In Union of India versus Association for Democratic Reforms, the Supreme Court held that: "Under Article 324, the superintendence, direction and control of the 'conduct of all elections' to Parliament and to the Legislature of every State vests in Election Commission. The phrase 'conduct of elections' is held to be of wide amplitude which would include power to make all necessary provisions for conducting free and fair elections."
The Election Commission on several occasions, in the exercise of its power and responsibility, has regulated elections in a manner that has upset political parties and its leaders. And it was in the exercise of this inherent power only that ECI invoked section 324 to regulate election campaigning in West Bengal.
Legislative Assembly of Gujarat, which was constituted in March 1998 and its five-year term was to expire on 18 March, 2003, was dissolved on 19 July, 2002. The last sitting of the dissolved Assembly was held on 3 April, 2002, and as per the requirement of Article 174(1) of the Constitution, the time period between two sittings of Assembly cannot exceed six months. It was, therefore, the duty of the ECI to conduct elections before 3 October, 2002 which was the last date of expiry of six months (from the last sitting of the dissolved Assembly).
However, the ECI “while acknowledging that Article 174(1) is mandatory and applicable to an Assembly which is dissolved and further that the elections for constituting new Legislative Assembly must be held within six months of the last session of the dissolved Assembly, was of the view that it was not in a position to conduct elections before 3rd of October 2002".
This led to the then President of India APJ Abdul Kalam (in the exercise of its power under Article 143 of the Constitution) refer the case for the opinion of the Supreme Court.

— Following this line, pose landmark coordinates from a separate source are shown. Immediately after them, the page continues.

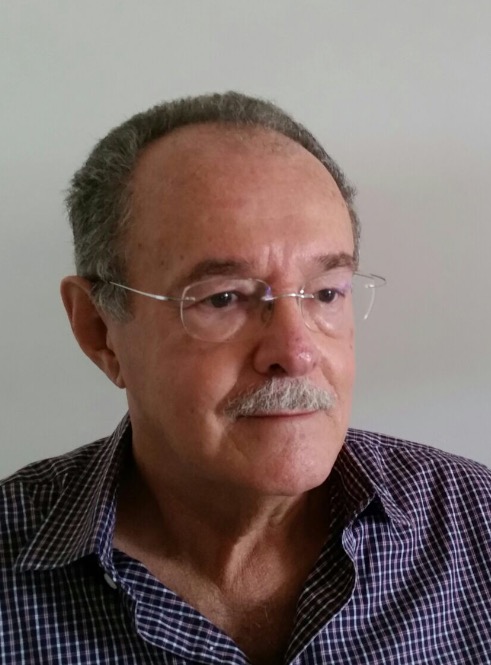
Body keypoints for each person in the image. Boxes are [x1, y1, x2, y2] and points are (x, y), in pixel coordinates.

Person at [1, 92, 490, 665]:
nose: (296, 353)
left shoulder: (476, 526)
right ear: (99, 330)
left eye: (325, 293)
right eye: (223, 298)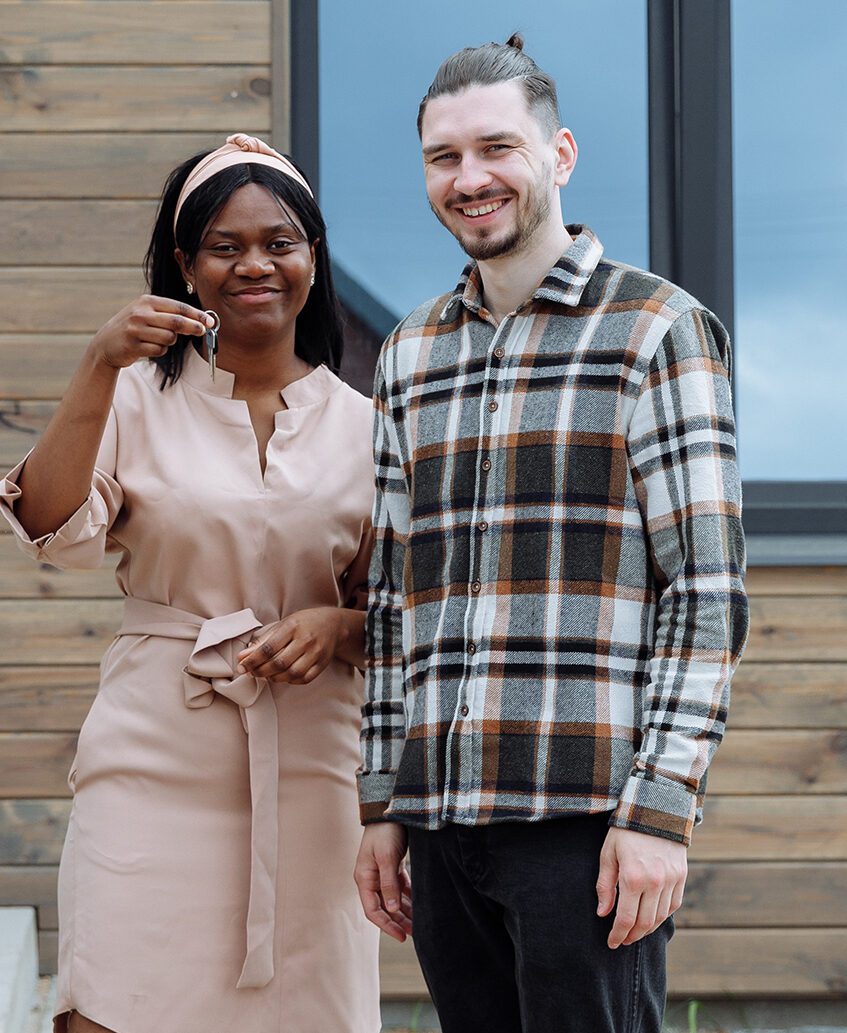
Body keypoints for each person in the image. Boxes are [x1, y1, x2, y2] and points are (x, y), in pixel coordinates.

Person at [354, 36, 749, 1033]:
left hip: (584, 823)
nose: (470, 177)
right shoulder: (408, 354)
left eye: (496, 148)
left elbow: (704, 595)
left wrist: (658, 812)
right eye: (445, 158)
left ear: (559, 155)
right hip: (443, 819)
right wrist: (382, 802)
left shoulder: (656, 330)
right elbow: (395, 597)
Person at [1, 134, 380, 1033]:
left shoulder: (368, 424)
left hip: (310, 764)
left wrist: (333, 625)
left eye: (279, 242)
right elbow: (50, 527)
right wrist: (98, 362)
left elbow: (395, 606)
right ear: (186, 266)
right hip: (151, 756)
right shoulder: (133, 396)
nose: (255, 263)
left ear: (313, 259)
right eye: (225, 245)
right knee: (110, 1001)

The reference essentially dwelt on one important issue: Can the Election Commission override certain Constitutional provisions (in this case Article 174) to fulfil its responsibility of conducting free and fair elections?
Supreme Court while upholding ECI decision, stated in the judgment, “The Constitutional mandate given to the Election Commission under Article 324 of the Constitution is to hold free and fair elections to the legislative bodies. And, in the Commissioner's considered view, if a free and fair election cannot be held to a legislative body at a given point of time because of the extraordinary circumstances then prevailing, Article 174 of the Constitution must yield to Article 324 in the interest of genuine democracy and purity of elections”.
Essentially, the apex court held that if the Election Commission believes that conducting free and fair elections is not possible in particular circumstances, it can make decisions that can override even constitutional principles.
While supporting the Election Commission decision and apex court judgment, noted jurist AG Noorani wrote in Frontline, "If this entails a violation of Article 174, President's Rule can be imposed since "the Government of the State cannot be carried on in accordance with the provisions of the Constitution within the meaning of Article 356(1)."
Debating for the unified election commission — against separate commissions for states— recommended by some other members of the constituent assembly, KM Munshi reasoned “certain provincial governments could not be trusted to be as impartial in elections as they should be”.
In Independent India, Election Commission has time and again asserted its power to ensure this impartiality and what it did in West Bengal was part of its core responsibility. Mamata Banerjee's targeting of ECI on this ground is completely ill-founded as constitutional provisions, landmark judgments and legal precedents are all in favour of the election watchdog.